── TEXT SHOWN
RNA–RNA interaction analysis of Japanese encephalitis virus
This study combines computational and biophysical analysis to characterize a long-range RNA-RNA interaction in Japanese encephalitis virus and to test the role of the conserved cyclization sequence.

Long-range RNA-RNA interactions are central to the replication cycle of many flaviviruses, but they are not always easy to characterize directly. In Japanese encephalitis virus (JEV), the 5' and 3' terminal regions are expected to interact through conserved cyclization elements, yet the strength, stoichiometry, and structural behavior of that interaction still needed to be tested experimentally.
This study approaches the problem from both sides. Computational analysis was used to identify the most plausible interaction site and to evaluate whether the conserved cyclization sequence is kinetically favored over competing alternatives such as homodimer formation. The predicted interaction was then tested biophysically using SEC-MALS, analytical ultracentrifugation, microscale thermophoresis, and SAXS.
The result is a stronger case for the long-range interaction than computation alone could provide. The 5' and 3' terminal regions interact directly with nanomolar affinity and a 1:1 stoichiometry, and that interaction weakens substantially when the conserved cyclization sequence is disrupted. That is a useful mechanistic result because it ties the predicted long-range pairing to an experimentally measurable binding event.
Just as importantly, the kinetic analysis supports the idea that the cyclization sequence is not merely one possible pairing among many. It appears to be the dominant interaction pathway under the conditions examined, with an advantage over competing self-association states. For flavivirus biology, that matters because genome cyclization is closely tied to replication, and the computational ranking of alternative structures becomes much more informative once it is backed by binding measurements.
────
── SUPPLIED MATERIAL
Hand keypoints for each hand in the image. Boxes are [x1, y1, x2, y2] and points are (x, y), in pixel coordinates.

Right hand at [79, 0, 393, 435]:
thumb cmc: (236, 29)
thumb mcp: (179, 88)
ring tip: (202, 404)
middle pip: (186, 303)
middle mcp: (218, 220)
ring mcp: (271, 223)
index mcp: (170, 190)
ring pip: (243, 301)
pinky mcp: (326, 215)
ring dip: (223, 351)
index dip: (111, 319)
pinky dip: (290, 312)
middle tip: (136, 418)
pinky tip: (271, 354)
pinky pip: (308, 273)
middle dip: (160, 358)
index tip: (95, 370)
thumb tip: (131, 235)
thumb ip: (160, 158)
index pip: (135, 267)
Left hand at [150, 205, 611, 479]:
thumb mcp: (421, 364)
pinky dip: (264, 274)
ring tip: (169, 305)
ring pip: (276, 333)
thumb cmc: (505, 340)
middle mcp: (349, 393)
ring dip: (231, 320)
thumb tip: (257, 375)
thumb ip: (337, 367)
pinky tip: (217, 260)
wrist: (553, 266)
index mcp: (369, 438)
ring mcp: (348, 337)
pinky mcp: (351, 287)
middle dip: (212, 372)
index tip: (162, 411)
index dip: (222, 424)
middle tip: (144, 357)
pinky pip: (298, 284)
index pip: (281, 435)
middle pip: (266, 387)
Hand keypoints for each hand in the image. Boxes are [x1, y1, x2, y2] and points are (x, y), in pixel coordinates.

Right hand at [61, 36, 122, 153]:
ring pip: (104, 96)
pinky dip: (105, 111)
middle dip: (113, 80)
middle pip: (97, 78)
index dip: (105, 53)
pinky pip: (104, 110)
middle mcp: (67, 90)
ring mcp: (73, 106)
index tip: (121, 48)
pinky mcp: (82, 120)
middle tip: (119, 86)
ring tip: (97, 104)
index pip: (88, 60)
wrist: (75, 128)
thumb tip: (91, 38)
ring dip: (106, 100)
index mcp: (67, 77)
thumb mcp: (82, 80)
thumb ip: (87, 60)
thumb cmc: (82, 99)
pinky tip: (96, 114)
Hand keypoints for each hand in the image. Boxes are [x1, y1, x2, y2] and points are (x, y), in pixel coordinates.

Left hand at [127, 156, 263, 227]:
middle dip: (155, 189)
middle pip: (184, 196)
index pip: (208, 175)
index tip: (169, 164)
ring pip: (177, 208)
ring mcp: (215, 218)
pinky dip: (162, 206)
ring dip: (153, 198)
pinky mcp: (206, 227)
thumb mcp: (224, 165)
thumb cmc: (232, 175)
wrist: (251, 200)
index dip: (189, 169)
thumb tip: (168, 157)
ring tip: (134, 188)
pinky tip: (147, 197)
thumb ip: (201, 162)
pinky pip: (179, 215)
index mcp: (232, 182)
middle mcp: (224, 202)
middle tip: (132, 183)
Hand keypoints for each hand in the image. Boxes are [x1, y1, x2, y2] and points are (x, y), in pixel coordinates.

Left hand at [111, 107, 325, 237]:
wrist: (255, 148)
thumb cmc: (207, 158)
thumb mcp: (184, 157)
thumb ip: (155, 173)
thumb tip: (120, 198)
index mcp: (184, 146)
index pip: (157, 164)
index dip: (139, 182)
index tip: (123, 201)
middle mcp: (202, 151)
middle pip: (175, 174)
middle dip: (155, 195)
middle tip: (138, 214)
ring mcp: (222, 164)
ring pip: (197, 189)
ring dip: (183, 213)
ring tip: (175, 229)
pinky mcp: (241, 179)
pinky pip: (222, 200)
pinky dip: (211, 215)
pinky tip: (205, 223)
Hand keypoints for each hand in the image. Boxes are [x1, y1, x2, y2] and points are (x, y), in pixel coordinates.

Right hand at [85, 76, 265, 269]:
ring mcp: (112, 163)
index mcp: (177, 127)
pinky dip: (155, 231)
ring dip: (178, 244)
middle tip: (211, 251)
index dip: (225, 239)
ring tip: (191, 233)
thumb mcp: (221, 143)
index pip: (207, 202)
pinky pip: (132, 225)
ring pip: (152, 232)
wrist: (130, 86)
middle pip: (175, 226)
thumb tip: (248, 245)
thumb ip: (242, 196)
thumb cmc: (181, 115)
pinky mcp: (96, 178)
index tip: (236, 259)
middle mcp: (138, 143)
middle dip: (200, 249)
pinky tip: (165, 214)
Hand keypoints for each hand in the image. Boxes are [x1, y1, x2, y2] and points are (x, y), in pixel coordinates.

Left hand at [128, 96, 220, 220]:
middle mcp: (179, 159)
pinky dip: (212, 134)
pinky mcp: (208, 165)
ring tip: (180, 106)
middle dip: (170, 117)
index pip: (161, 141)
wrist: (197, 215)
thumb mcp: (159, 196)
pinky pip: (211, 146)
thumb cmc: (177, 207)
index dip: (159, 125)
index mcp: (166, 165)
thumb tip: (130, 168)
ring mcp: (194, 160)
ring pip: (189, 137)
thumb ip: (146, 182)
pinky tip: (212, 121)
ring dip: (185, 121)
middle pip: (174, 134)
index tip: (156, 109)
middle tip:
────
PROBLEM 1: In the Japanese encephalitis virus text, what stoichiometry was measured for the interaction between the 5' and 3' terminal regions?
PROBLEM 2: Continue the Japanese encephalitis virus text from its final sentence.
The data has no connection to the Japanese encephalitis virus text.

EXERCISE ANSWER 1: A 1:1 stoichiometry.

EXERCISE ANSWER 2:
The SAXS-based structural model adds another piece of the picture. It does not deliver atomic resolution, but it does suggest that the complex is flexible while still maintaining a stable overall association in solution. That kind of low-resolution structural information is valuable when interpreting long viral RNAs, where conformational heterogeneity is often part of the biology rather than a nuisance to be averaged away.
More broadly, this paper is a good example of how RNA-RNA interaction studies should be done. Sequence analysis alone is too weak, and biophysical characterization without a clear computational hypothesis is inefficient. The combination is what makes the result persuasive: comparative and thermodynamic reasoning narrow the search space, and orthogonal biophysical methods test whether the predicted interaction actually exists and behaves as expected.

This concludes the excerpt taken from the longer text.